Malore per gli alunni dell’Andena, nessuna intossicazione alimentare
Il primo ciclo di analisi sul cibo ha escluso l’intossicazione alimentare

Casale: malore per gli alunni dell’Andena, nessuna intossicazione alimentare

I risultati ufficiali non ci sono ancora ma l’Ats esclude la contaminazione da cibo

Non c’è stata intossicazione alimentare nella mensa scolastica. I risultati ufficiali ancora non ci sono, ma Ats Città Metropolitana (ex Asl), dopo il primo ciclo di analisi sui cibi somministrati a scuola ai bambini, «tende ad escludere l’intossicazione». La comunicazione ufficiale al Comune ancora non è arrivata perché si attende l’esito del secondo ciclo di analisi, ma salvo clamorose sorprese in arrivo da Milano la mensa esce dal banco degli imputati per i malori che mercoledì scorso hanno colpito tra i 40 e i 50 bambini di una classe quarta e una classe quinta della scuola elementare Andena.
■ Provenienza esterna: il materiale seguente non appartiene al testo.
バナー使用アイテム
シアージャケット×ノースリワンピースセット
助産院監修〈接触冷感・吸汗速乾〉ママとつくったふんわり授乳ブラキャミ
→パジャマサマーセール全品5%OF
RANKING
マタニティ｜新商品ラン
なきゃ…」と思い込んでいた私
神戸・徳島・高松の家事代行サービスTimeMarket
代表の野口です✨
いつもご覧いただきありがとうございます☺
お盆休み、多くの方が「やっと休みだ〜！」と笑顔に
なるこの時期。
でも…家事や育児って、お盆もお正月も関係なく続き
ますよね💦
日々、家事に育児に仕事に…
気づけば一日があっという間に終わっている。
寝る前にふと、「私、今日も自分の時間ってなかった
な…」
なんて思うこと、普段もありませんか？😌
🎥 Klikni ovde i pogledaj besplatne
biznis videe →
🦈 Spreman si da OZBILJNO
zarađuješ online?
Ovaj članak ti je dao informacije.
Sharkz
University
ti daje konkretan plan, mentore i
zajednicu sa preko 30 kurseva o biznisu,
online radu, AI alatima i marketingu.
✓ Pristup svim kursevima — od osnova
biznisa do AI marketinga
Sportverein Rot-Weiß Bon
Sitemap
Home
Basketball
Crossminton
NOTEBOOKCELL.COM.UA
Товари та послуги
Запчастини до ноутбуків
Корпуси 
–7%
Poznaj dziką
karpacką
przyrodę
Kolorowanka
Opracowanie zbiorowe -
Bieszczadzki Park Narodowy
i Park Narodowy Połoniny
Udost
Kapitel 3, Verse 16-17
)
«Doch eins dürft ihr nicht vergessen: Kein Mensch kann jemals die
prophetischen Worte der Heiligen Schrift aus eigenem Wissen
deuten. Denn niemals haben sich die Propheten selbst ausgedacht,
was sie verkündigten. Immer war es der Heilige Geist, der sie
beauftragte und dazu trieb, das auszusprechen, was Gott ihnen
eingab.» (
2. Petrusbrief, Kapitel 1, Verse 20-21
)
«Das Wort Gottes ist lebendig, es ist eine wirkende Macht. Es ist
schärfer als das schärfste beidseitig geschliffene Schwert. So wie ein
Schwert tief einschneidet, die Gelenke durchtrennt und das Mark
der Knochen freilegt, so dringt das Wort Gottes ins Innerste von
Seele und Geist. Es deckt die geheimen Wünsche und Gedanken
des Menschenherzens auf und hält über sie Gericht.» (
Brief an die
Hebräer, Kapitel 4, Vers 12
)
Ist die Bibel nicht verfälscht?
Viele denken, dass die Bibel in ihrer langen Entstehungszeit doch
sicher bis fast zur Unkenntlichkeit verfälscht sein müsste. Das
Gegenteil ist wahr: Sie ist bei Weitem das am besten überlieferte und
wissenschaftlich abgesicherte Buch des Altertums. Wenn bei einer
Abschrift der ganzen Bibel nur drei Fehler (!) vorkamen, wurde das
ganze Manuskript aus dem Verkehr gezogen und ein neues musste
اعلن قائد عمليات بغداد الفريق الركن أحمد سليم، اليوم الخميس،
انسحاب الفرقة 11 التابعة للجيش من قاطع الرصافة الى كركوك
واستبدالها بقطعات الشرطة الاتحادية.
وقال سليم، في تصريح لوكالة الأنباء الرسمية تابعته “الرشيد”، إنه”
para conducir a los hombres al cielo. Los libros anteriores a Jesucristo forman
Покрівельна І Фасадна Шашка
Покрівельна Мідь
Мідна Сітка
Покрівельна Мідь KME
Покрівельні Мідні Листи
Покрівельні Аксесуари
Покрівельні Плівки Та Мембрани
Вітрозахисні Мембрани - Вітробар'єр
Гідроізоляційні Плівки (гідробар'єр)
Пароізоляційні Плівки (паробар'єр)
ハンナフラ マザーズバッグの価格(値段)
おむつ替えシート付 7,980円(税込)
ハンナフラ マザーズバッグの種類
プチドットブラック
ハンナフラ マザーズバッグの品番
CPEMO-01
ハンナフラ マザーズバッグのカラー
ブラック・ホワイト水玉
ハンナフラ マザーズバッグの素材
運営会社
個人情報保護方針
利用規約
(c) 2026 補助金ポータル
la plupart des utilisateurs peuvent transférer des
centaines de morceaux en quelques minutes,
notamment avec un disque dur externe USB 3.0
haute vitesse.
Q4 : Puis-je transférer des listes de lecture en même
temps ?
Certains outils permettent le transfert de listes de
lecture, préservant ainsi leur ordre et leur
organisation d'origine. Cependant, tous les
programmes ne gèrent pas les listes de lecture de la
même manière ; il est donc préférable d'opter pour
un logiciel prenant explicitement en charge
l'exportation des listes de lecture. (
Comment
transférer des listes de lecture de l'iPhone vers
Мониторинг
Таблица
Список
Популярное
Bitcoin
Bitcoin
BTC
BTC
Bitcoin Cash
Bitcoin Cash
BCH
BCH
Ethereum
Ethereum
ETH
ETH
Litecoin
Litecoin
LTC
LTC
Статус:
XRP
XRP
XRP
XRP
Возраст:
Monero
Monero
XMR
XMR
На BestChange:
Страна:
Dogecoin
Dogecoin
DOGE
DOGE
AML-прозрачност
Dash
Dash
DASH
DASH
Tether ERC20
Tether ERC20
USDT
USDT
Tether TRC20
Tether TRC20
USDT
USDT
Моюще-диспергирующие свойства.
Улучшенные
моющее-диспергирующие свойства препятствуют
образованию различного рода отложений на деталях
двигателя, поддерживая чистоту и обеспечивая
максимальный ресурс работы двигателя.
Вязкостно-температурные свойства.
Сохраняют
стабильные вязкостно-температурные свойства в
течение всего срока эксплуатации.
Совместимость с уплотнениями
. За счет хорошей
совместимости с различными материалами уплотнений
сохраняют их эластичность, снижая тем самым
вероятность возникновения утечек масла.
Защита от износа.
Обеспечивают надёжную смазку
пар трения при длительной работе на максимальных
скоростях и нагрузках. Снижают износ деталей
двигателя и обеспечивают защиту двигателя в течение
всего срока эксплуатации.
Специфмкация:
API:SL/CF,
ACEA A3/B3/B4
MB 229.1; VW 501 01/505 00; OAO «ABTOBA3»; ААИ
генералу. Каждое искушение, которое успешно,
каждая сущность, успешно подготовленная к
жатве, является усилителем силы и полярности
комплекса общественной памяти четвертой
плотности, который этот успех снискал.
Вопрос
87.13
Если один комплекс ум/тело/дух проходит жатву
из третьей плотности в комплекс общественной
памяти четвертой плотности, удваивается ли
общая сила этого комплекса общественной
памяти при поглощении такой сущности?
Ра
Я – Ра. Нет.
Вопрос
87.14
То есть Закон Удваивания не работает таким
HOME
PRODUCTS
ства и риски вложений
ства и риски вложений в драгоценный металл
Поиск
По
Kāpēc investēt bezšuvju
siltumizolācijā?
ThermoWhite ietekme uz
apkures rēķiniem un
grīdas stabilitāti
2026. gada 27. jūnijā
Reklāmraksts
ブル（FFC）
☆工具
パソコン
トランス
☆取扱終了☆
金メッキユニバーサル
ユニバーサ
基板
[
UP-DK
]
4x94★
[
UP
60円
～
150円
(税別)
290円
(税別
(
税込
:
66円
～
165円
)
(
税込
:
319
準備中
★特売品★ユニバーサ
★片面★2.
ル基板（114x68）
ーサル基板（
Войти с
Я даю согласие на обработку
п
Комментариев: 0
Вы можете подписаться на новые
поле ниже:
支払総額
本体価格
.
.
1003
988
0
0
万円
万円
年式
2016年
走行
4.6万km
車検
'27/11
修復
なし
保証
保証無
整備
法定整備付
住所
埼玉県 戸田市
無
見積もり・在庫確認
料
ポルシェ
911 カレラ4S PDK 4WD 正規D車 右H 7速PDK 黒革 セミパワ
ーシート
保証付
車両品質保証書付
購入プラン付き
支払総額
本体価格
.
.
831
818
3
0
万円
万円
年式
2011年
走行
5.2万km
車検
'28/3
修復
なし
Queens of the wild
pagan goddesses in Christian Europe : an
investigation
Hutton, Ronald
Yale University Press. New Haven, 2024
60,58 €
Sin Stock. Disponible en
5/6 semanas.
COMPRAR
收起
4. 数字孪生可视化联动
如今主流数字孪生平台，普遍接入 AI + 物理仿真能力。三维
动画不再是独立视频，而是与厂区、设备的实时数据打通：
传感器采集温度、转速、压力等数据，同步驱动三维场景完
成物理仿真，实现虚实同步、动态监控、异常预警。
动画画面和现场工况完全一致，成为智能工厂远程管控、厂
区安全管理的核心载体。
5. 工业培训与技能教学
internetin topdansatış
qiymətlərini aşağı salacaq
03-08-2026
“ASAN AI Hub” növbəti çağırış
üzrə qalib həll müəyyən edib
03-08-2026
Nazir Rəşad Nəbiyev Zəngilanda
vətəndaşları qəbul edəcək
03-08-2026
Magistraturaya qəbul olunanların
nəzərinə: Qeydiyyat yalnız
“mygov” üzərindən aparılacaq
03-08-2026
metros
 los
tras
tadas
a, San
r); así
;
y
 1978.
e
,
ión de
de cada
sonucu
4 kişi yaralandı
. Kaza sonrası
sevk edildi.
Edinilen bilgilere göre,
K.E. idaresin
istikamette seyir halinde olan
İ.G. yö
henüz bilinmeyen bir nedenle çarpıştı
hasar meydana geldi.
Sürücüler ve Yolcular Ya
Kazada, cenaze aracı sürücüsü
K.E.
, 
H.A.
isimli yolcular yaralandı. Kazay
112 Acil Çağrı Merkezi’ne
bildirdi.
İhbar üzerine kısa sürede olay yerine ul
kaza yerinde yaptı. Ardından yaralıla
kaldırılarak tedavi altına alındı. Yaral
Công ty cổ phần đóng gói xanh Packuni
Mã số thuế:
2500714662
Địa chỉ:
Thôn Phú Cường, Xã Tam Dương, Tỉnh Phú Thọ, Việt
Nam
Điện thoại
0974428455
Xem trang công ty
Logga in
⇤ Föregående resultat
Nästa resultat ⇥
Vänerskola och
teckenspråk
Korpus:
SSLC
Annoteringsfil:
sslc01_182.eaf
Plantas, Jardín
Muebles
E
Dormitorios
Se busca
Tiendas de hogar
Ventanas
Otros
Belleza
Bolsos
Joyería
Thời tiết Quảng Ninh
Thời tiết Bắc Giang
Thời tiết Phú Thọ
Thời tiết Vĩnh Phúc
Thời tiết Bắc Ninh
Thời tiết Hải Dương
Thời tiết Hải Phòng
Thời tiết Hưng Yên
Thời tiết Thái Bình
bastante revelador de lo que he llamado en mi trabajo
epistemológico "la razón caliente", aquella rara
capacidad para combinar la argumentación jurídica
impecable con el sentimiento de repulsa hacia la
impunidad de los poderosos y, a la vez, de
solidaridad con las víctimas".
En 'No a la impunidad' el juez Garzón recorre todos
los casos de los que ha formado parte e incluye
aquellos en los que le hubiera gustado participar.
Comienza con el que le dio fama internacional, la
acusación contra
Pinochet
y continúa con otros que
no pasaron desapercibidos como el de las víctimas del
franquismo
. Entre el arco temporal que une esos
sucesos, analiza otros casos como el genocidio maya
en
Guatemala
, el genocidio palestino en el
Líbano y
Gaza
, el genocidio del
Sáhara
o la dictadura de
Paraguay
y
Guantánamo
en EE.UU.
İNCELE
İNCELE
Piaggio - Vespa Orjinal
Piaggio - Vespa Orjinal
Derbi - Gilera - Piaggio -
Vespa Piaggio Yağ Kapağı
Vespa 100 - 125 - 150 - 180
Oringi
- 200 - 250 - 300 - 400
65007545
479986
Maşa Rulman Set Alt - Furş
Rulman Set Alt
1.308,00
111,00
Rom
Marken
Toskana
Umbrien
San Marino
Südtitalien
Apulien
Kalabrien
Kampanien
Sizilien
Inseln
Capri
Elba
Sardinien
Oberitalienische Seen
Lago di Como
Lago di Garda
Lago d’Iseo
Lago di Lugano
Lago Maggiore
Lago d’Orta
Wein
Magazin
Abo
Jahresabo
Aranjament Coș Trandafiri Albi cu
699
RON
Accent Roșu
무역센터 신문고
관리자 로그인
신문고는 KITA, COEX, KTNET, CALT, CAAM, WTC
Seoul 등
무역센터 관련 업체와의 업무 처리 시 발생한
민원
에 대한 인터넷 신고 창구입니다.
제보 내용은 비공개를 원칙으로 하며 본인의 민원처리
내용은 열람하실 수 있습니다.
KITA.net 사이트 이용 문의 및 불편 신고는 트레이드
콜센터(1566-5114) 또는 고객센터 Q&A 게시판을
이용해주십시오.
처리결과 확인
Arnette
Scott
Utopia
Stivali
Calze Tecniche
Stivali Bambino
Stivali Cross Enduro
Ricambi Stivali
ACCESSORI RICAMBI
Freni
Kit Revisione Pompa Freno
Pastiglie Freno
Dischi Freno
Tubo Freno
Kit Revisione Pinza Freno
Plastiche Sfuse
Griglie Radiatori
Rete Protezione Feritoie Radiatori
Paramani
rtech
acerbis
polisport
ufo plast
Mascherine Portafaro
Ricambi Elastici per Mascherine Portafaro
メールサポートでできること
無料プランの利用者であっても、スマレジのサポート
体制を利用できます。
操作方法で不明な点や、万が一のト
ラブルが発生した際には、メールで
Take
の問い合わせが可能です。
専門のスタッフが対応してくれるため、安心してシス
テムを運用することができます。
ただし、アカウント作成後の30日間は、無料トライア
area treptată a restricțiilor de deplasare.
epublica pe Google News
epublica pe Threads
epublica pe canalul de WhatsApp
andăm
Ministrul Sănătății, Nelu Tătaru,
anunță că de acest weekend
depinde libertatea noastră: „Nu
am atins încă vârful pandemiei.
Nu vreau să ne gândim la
Resta dunque probabile che si sia trattato del virus influenzale di tipo gastro-intestinale che sta riempiendo pronto-soccorso e sale dei medici in questi giorni. La diffusione fulminea del virus e la sua concentrazione, benché anomale, non sono impossibili.

«Da un’analisi epidemiologica e dalla curva epidemiologica si tenderebbe ad escludere una forma di intossicazione, è stato fatto sopralluogo e si stanno facendo valutazioni più approfondite per escludere con certezza l’intossicazione», hanno fatto sapere dall’Unità operativa complessa igiene, alimenti e nutrizione dell’Ats Metropolitana, zona Milano Est. Dopo il primo ciclo di analisi, Ats ora attende l’esito del secondo ciclo, anche se non si aspettano sorprese. I sopralluoghi erano stati condotti venerdì su richiesta di alcuni genitori, ma non avevano evidenziato criticità tra cucina e refettorio. L’Ats ha comunque spedito in laboratorio alcuni campioni di cibo somministrato nei giorni dell’episodio per farli analizzare.

L’assessore Grazia Scotti

Anche l’amministrazione comunale tira un sospiro di sollievo: «Come Comune avevamo già raggiunto le stesse conclusioni, anche se attendiamo che sia Ats a dircelo in maniera ufficiale – spiega l’assessore all’istruzione casalese, Grazia Scotti -. Capisco l’allarme tra i genitori, ma abbiamo attivato immediatamente le precauzioni del caso per verificare, al di là di Ats, se potesse esserci una responsabilità della mensa scolastica, e l’avevamo escluso. Attendiamo l’ufficialità, la cosa importante è che i piccoli stiano bene e siano tornati a scuola».